## Directive
Could you please retype exactly the lines from the start of the records below through the line that contains "For determination of", both included, and leave out the pictures?

## Dataset content
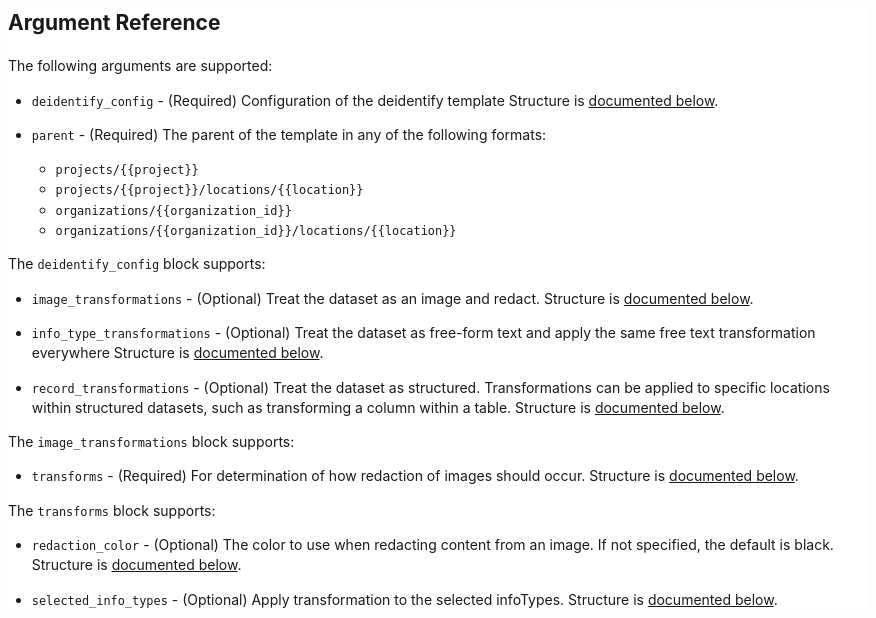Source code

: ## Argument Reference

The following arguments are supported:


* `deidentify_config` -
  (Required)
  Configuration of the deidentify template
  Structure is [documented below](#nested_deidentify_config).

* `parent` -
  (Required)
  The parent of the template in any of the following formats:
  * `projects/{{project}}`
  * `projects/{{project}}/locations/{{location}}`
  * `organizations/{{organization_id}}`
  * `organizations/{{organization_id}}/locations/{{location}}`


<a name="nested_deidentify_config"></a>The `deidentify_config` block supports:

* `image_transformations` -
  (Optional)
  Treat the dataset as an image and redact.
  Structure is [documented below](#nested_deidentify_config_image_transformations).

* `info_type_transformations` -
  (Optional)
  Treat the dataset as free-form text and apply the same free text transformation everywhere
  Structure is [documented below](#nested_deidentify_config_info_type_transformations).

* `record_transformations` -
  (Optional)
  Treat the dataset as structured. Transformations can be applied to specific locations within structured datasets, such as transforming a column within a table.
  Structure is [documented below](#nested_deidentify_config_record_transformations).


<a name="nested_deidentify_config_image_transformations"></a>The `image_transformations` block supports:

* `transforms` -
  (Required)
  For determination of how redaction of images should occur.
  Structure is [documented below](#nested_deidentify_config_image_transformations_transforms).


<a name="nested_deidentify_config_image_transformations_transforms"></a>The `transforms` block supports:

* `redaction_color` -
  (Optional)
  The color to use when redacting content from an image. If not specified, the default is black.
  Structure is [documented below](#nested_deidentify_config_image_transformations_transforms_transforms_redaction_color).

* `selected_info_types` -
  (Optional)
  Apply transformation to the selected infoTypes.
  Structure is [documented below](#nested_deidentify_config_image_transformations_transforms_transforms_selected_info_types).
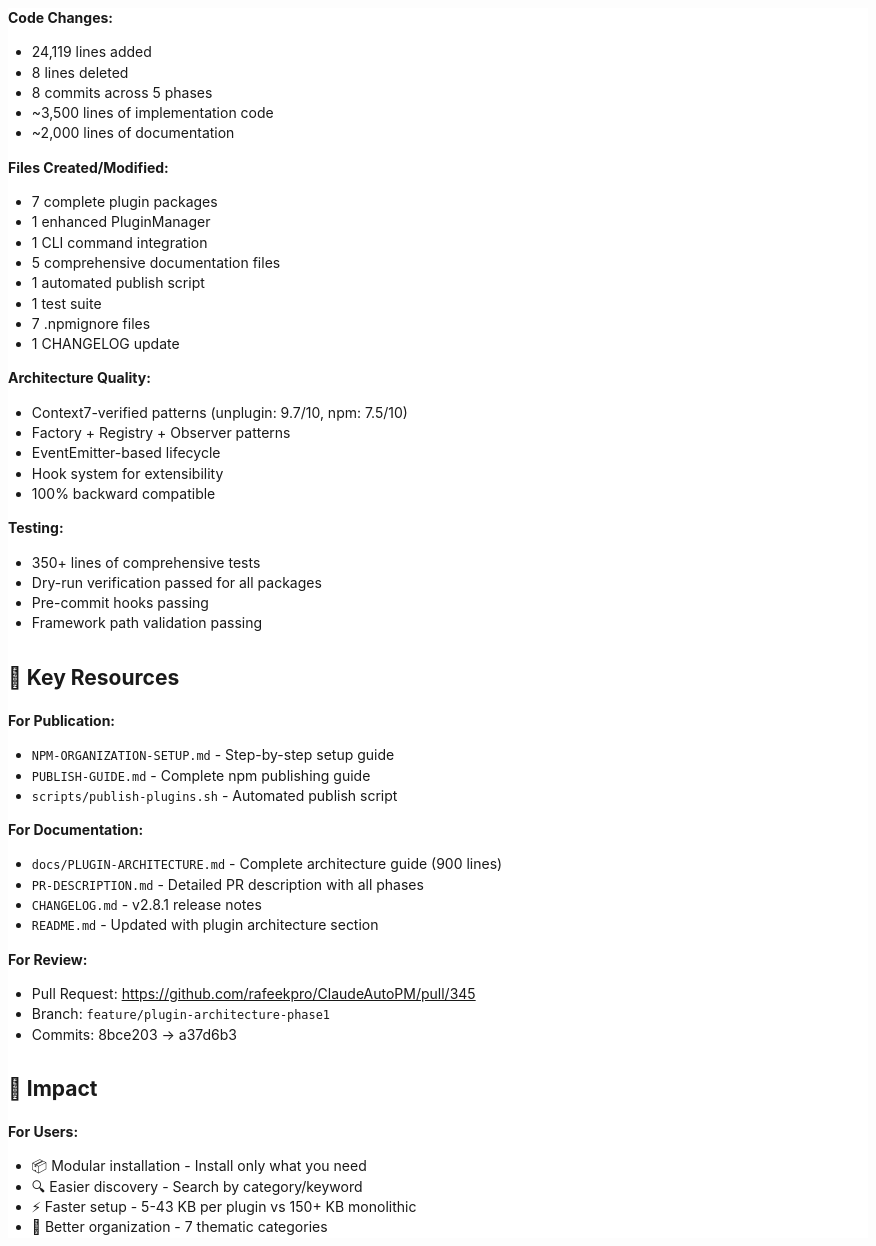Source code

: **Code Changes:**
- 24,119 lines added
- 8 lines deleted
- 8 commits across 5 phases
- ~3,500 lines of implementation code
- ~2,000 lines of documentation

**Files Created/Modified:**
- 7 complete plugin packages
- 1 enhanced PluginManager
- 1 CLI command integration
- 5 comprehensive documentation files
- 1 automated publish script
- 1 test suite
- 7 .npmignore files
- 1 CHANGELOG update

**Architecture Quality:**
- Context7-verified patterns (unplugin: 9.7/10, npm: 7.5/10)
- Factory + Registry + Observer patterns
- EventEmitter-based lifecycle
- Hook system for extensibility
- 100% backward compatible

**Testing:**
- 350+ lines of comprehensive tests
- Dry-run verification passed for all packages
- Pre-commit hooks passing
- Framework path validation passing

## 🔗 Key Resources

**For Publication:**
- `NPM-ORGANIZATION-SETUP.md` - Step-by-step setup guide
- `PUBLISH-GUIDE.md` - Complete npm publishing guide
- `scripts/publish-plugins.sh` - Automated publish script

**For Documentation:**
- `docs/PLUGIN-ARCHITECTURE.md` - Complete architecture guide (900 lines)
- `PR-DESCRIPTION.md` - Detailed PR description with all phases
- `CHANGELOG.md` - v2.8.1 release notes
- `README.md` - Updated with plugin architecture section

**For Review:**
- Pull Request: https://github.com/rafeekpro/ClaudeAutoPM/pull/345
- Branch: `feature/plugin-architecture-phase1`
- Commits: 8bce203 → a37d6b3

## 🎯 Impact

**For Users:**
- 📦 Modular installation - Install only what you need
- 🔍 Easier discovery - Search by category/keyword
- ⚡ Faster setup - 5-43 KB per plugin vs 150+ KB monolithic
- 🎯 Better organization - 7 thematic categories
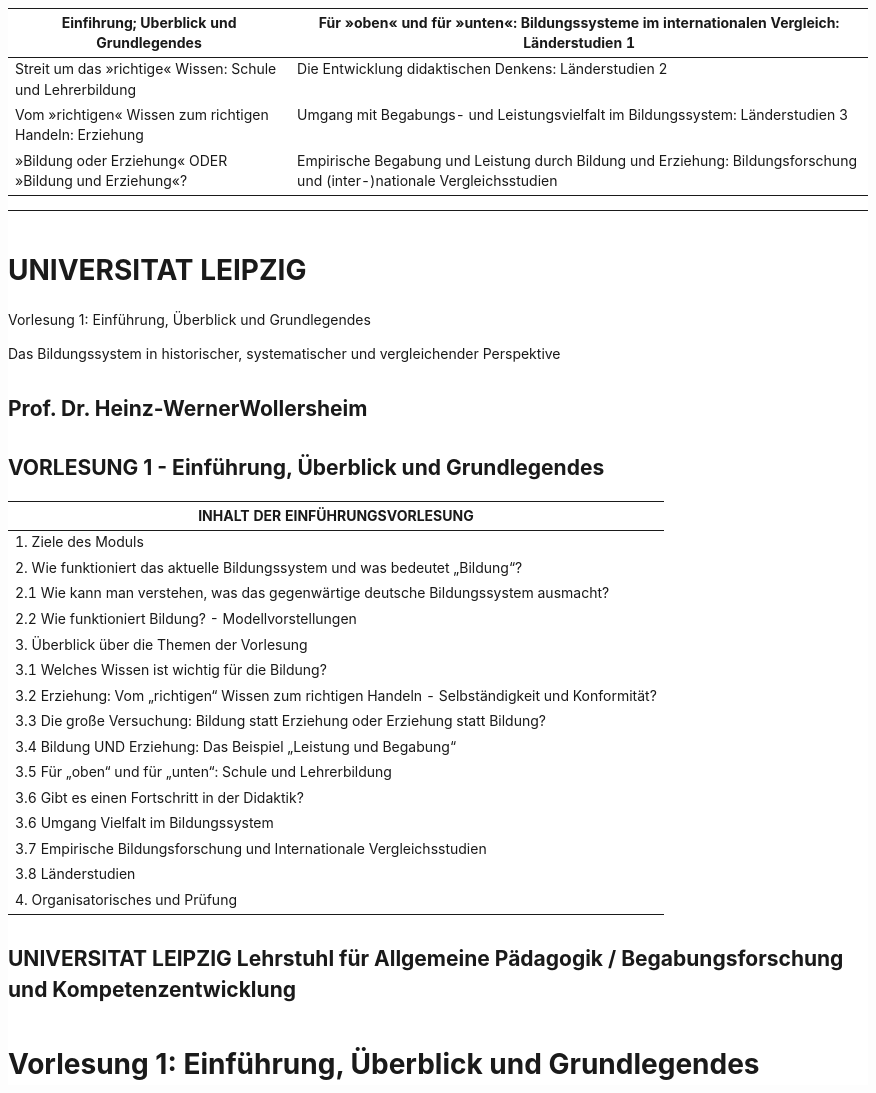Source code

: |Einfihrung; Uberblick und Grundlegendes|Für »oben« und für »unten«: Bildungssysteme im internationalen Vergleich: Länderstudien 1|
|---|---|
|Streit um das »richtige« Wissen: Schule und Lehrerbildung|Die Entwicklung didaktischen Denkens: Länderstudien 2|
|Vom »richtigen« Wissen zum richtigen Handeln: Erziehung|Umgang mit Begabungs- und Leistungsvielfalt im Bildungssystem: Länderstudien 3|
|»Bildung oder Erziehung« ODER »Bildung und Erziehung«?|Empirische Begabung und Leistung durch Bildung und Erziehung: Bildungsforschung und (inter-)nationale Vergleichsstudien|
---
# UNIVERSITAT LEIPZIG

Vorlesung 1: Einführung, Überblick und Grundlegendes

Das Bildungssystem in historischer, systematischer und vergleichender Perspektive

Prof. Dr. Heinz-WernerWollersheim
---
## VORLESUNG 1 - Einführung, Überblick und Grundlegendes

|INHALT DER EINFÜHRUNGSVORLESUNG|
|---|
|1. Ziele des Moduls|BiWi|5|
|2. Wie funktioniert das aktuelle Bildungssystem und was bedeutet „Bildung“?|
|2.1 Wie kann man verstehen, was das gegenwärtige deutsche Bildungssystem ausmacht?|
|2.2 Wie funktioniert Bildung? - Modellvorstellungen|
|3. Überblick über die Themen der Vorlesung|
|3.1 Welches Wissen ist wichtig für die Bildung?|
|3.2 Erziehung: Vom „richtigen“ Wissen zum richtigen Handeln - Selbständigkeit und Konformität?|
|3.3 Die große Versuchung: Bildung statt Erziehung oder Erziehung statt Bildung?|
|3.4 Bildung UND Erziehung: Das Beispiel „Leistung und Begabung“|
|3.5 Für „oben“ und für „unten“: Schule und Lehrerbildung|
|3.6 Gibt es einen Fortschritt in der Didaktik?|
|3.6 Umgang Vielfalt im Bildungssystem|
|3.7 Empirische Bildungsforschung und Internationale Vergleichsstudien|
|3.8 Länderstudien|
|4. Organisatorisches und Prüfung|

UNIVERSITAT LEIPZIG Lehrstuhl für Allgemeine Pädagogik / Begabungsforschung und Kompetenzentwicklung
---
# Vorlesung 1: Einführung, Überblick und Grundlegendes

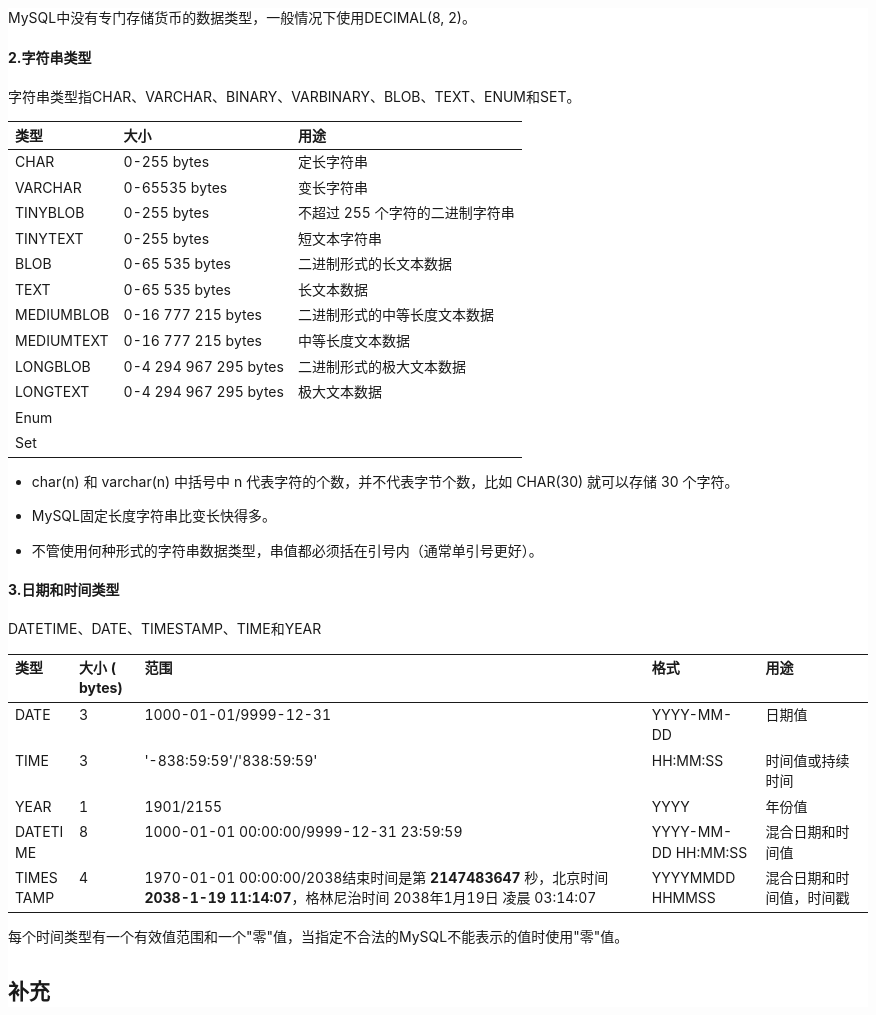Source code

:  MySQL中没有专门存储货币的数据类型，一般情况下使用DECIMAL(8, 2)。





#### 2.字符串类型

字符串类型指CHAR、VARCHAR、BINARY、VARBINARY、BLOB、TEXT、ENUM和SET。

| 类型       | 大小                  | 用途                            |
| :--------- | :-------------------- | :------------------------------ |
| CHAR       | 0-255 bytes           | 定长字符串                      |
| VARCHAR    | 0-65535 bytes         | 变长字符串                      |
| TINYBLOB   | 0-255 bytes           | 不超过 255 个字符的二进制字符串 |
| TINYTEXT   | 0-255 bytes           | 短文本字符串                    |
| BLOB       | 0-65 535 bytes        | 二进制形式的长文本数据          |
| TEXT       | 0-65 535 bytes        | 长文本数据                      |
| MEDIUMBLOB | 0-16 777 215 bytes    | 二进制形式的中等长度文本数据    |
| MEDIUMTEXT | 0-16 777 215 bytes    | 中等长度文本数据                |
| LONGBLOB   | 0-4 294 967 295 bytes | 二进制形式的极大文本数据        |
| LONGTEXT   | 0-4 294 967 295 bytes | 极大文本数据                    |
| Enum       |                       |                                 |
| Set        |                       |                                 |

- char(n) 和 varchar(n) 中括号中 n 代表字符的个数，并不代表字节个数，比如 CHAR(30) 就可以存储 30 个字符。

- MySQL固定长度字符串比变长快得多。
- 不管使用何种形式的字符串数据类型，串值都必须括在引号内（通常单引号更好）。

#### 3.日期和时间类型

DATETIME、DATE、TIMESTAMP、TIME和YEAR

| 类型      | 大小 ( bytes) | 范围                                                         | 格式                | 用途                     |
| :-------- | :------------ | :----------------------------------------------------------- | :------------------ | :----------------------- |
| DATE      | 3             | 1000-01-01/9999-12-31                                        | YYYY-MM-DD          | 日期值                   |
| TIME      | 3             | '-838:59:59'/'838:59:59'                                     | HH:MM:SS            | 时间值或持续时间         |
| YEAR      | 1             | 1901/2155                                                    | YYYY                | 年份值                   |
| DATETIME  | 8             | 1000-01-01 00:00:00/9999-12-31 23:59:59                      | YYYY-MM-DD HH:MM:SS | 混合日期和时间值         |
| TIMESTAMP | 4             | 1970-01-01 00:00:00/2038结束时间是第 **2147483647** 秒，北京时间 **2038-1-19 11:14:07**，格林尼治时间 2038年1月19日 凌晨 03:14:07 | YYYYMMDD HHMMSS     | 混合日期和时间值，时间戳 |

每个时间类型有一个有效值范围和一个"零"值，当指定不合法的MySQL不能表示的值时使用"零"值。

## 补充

## Completed task
Source code

: ## Argument Reference

The following arguments are supported:


* `deidentify_config` -
  (Required)
  Configuration of the deidentify template
  Structure is [documented below](#nested_deidentify_config).

* `parent` -
  (Required)
  The parent of the template in any of the following formats:
  * `projects/{{project}}`
  * `projects/{{project}}/locations/{{location}}`
  * `organizations/{{organization_id}}`
  * `organizations/{{organization_id}}/locations/{{location}}`


<a name="nested_deidentify_config"></a>The `deidentify_config` block supports:

* `image_transformations` -
  (Optional)
  Treat the dataset as an image and redact.
  Structure is [documented below](#nested_deidentify_config_image_transformations).

* `info_type_transformations` -
  (Optional)
  Treat the dataset as free-form text and apply the same free text transformation everywhere
  Structure is [documented below](#nested_deidentify_config_info_type_transformations).

* `record_transformations` -
  (Optional)
  Treat the dataset as structured. Transformations can be applied to specific locations within structured datasets, such as transforming a column within a table.
  Structure is [documented below](#nested_deidentify_config_record_transformations).


<a name="nested_deidentify_config_image_transformations"></a>The `image_transformations` block supports:

* `transforms` -
  (Required)
  For determination of how redaction of images should occur.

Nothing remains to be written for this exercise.